I'd be surprised if ANY radiant slab in the Bay Area needed water that hot to heat with slab radiant (unless you keep the garage door open! :) ) If you're running it that hot you also get zero to negligible condensing efficiency out of it. If that's what it needs at design condition, the Navien should be run under outdoor reset control, not a fixed output temp.

In order to not short-cycle the NCB240 into low efficiency and a short lifespan there has to be enough radiation in the zone to emit the full ~17,000 BTU/hr. Assuming you have at least 250 square feet of slab available for radiant that would be 68 BTU/hr per square foot to balance perfectly, which would fry your feet if operated continuously. With above-the-slab radiant there also isn't sufficient thermal mass in radiation to keep it from short cycling during calls for heat. You COULD add a buffer tank to lengthen the minimum burn times, but it starts to get messy and expensive. How important is that warm floor to you?

A half ton Mitsubishi -FH06NA mini split can easily heat & cool that much space in your climate. Just sayin'... Your design heating load is probably about 2,500 BTU/hr (run the math) at San Rafael's 99% outside design temp of 31F , and the cooling load is probably less than 4000 BTU/hr. The FH06 can deliver 6000 BTU/hr cooling, 8700 BTU/hr heating at AHRI conditions, but can throttle back to 1600 BTU/hr under light load, so it would be able to modulate at extremely high efficiency much of the time.

Above the slab radiant can deliver 10 BTU/hr per square foot at temperatures well under 120F, not that it matters- you'd be short-cycling the Navien to death on zone calls with low mass radiation that emits less than 10,000 BTU/hr. If you really want to go there we can, but with caveats. You could try to run the whole house as a single zone, using a mixing valve to lower the water temp for the studio zone, but it may be difficult to achieve true room temperature balance over the entire range of heat load.

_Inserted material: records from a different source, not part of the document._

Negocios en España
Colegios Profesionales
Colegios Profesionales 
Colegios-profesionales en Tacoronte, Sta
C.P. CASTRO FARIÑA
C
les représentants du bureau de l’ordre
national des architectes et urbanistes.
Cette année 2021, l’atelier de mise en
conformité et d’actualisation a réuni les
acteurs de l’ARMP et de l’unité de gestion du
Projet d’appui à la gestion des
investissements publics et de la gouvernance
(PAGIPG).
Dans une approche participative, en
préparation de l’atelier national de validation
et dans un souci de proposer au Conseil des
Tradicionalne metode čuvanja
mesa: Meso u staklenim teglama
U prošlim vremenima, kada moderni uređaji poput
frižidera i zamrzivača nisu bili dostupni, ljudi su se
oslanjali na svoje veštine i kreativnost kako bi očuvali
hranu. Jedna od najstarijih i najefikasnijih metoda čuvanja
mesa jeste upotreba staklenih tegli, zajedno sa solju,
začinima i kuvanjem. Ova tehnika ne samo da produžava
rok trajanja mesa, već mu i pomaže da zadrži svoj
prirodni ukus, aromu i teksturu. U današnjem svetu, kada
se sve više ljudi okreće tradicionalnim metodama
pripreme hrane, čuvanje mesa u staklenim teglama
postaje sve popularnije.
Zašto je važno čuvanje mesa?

To get a handle on your actual whole house design load (prior to he extension) and BTU per square foot ratio at design condition for the existing house, run some fuel use load calculations on the wintertime gas bills. With your not-very-cool design temp and high solar gain there will be some error to factor in, but try it out using base 60F and base 65F weather data, which should provide upper and lower bounds on the heat load.